Das kann nur ein Inserat
Im gestrigen Tagblatt der Stadt Zürich wurde einem wieder einmal bewusst, was ein Inserat auslösen kann.
Das gestern Mittwoch erschienene «Tagblatt der Stadt Zürich» ist immerhin 68 Seiten dick. Davon sind gut 20 Seiten Inserate, dazu kommen mindesten sieben Seiten amtliche Nachrichten. Kein schlechter Inserate-/Text-Mix. Vor allem nicht in Corona-Zeiten.
Polittext,Politwerbung?
Auffällig: Auf Seite 14 waren zwei Artikel platziert, die von Interessengruppen geschrieben oder zumindest in Auftrag gegeben wurden. Ziel: Sie sollen die Wählerschaft beeinflussen. Im konkreten Fall weibelt eine «Allianz Z für eine lebenswerte Stadtentwicklung» . Man sagt «NEIN zu den Verdichtungstechnokraten» . Auf gut Deutsch: Man ist gegen das geplante Fussballstadion und die beiden 137-Meter-Hochhäuser. Abstimmungstermin dieser Stadtzürcher Vorlage: 27. September. Soweit, so gut. Doch neben dem Text, layouterisch gesprochen mit einer hässlichen Treppe, ist ein Inserat für die nationale Begrenzungsinitiative platziert. Der Text dieses SVP-Vorhabens: «Zu viel ist zu viel! Seit der Einführung der Personenfreizügigkeit wurden Naturflächen im Umfang von 57000 Fussballfeldern zubetoniert» . Autsch. Man hat es sehen kommen. Die SVP scheint nun doch gegen das Stadionprojekt in Zürich zu sein. Dabei ist eigentlich eine breite Allianz von SVP, FDP und dem Stadtrat für die Überbauung. Doch im «Tagblatt» wird dem Leser suggeriert, dass das «Umweltkomitee gegen die Zubetonierung der Schweiz» – der Inserateabsender – aber ganz sicher gegen das «Monsterprojekt» in Zürich-West ist.

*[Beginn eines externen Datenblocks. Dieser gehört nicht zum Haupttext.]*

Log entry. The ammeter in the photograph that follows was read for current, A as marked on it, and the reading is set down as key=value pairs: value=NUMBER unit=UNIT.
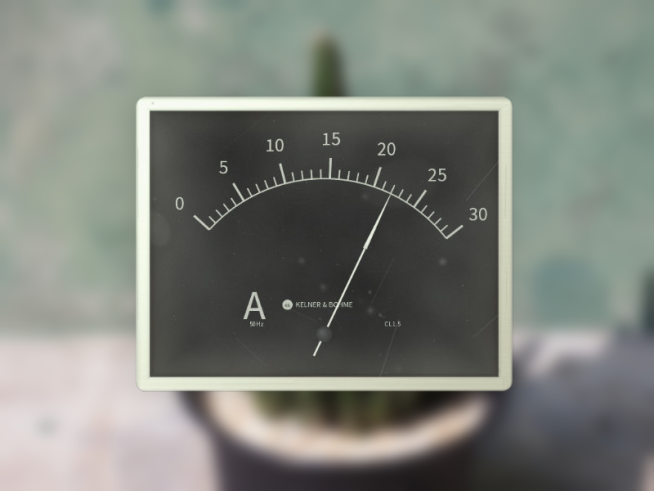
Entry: value=22 unit=A
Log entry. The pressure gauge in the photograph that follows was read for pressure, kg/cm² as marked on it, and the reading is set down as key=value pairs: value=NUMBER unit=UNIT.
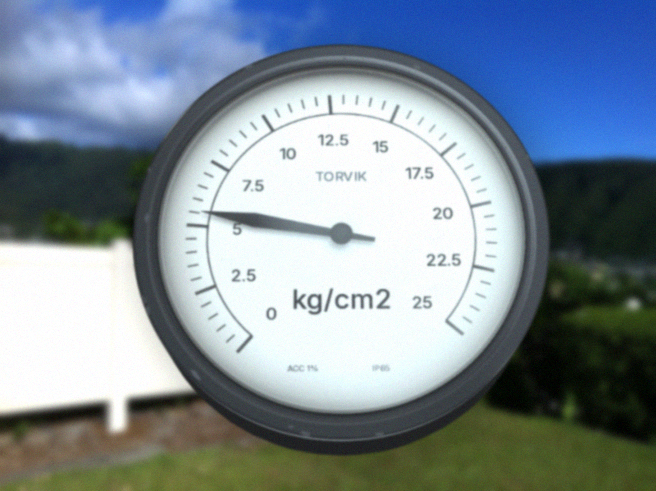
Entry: value=5.5 unit=kg/cm²
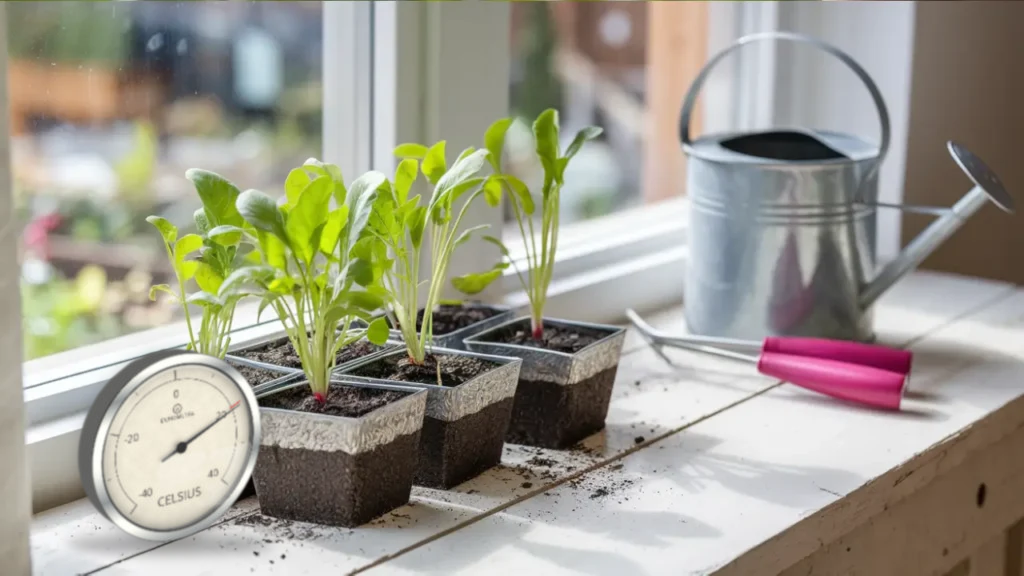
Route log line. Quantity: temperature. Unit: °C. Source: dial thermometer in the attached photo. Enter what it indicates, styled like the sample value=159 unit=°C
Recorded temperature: value=20 unit=°C
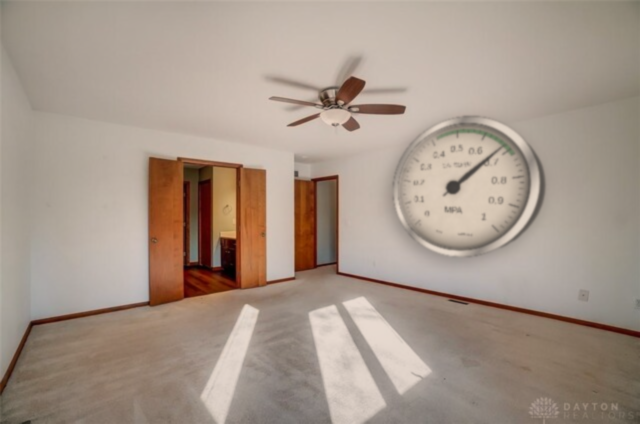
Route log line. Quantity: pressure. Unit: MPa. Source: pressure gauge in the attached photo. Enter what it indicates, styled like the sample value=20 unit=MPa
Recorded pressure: value=0.68 unit=MPa
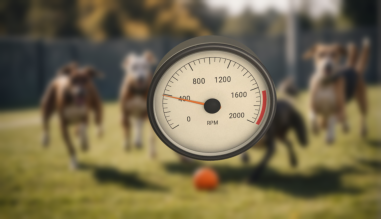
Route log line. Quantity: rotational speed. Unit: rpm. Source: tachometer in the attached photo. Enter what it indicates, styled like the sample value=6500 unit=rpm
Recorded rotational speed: value=400 unit=rpm
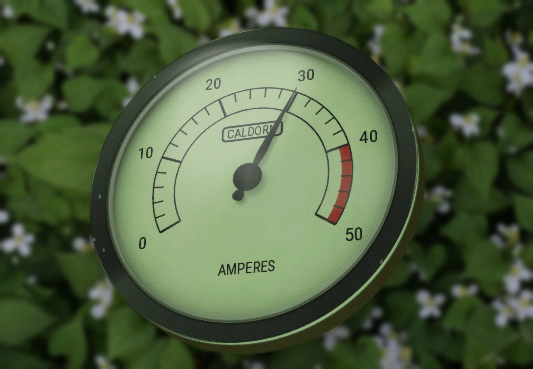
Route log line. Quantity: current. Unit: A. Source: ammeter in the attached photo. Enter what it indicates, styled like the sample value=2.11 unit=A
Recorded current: value=30 unit=A
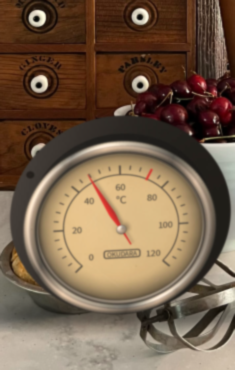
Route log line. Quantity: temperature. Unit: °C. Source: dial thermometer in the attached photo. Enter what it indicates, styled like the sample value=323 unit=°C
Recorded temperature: value=48 unit=°C
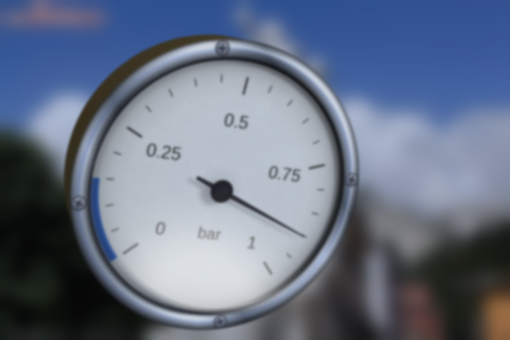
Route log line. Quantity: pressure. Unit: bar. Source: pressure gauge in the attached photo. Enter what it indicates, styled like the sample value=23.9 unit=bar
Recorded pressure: value=0.9 unit=bar
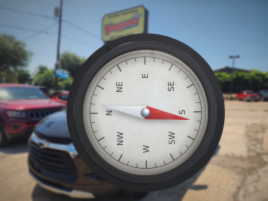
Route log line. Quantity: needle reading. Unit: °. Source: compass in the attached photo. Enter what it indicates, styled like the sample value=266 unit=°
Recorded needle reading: value=190 unit=°
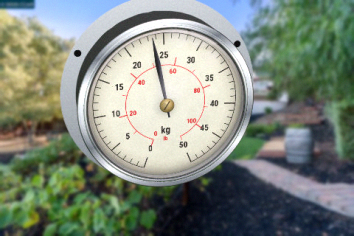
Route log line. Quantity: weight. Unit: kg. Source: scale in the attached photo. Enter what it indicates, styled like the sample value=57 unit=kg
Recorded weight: value=23.5 unit=kg
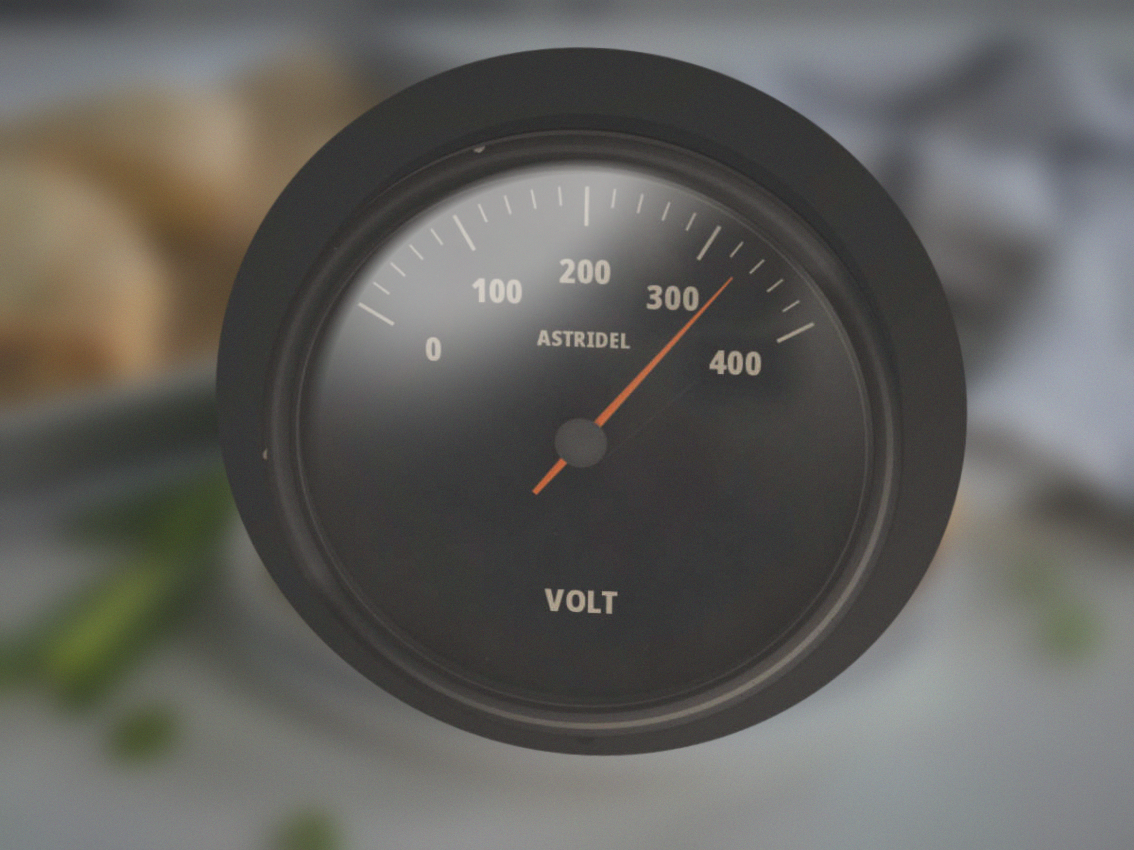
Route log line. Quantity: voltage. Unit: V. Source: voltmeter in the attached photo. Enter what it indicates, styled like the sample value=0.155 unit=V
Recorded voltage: value=330 unit=V
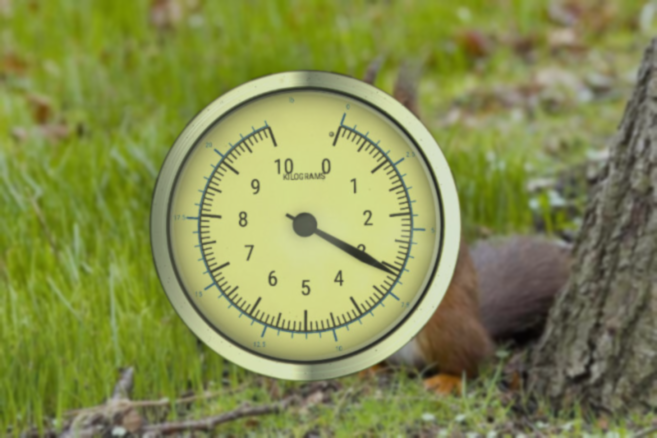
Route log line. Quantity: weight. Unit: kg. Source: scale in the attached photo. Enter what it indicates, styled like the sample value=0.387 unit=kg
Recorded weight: value=3.1 unit=kg
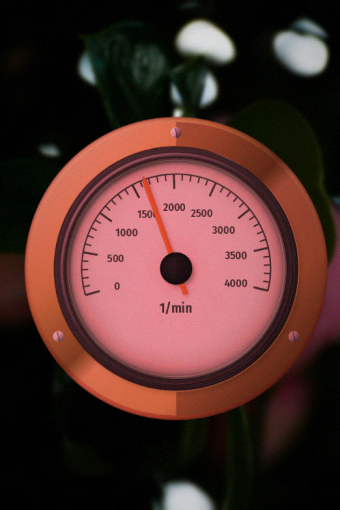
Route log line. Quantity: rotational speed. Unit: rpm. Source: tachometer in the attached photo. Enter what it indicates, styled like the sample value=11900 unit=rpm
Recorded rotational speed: value=1650 unit=rpm
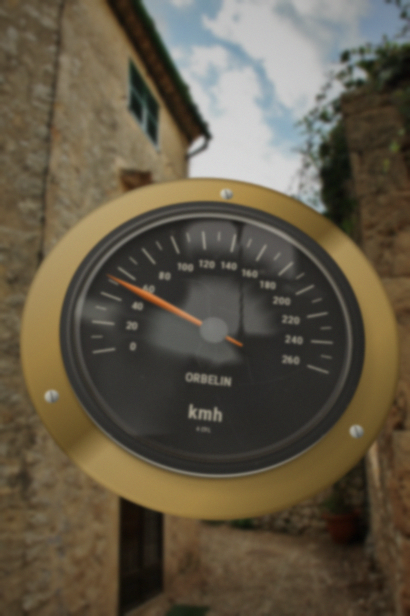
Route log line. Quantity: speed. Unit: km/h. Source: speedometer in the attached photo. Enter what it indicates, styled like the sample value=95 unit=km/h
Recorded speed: value=50 unit=km/h
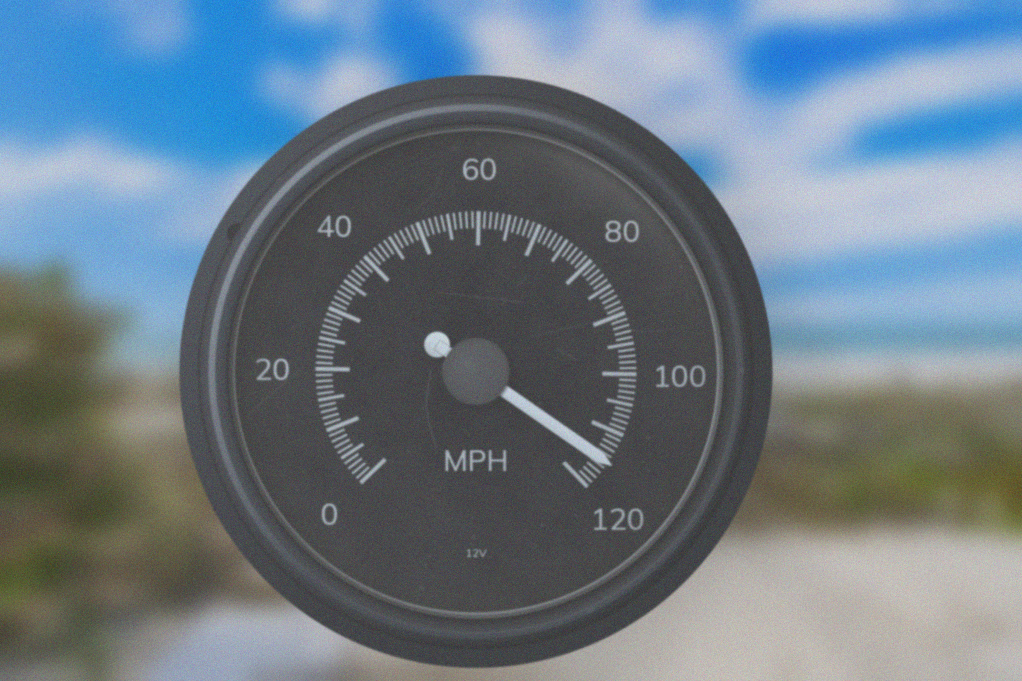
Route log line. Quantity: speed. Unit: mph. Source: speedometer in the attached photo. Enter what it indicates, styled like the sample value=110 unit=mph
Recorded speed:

Fazit: Das Setzen von Inseraten ist manchmal Glücksache. Dass es noch schlimmer geht, bewies die Landeszeitung Lüneburg 2006. Sie hatte neben einem Artikel über Auschwitz ein Inserat eines Energieversorgers platziert. Der Slogan: «Eon sorgt schon heute für das Gas von morgen.» Chefredaktor Christoph Steiner schrieb in der nächsten Ausgabe: «Die Verknüpfung des Themas Völkermord in Auschwitz mit einem in diesem Zusammenhang missverständlichen Werbeslogan des Unternehmens war weder beabsichtigt noch wurde sie achselzuckend ignoriert.» Die Redaktion entschuldige sich «für diesen bösen Fehler, durch den die Intention des Artikels unterlaufen wird, ein fast vergessenes, barbarisches Kapitel unserer Geschichte zu beleuchten». (Quelle: persoenlich.com)
Wie steht’s den mit der Deklaration dieser PR-Texte?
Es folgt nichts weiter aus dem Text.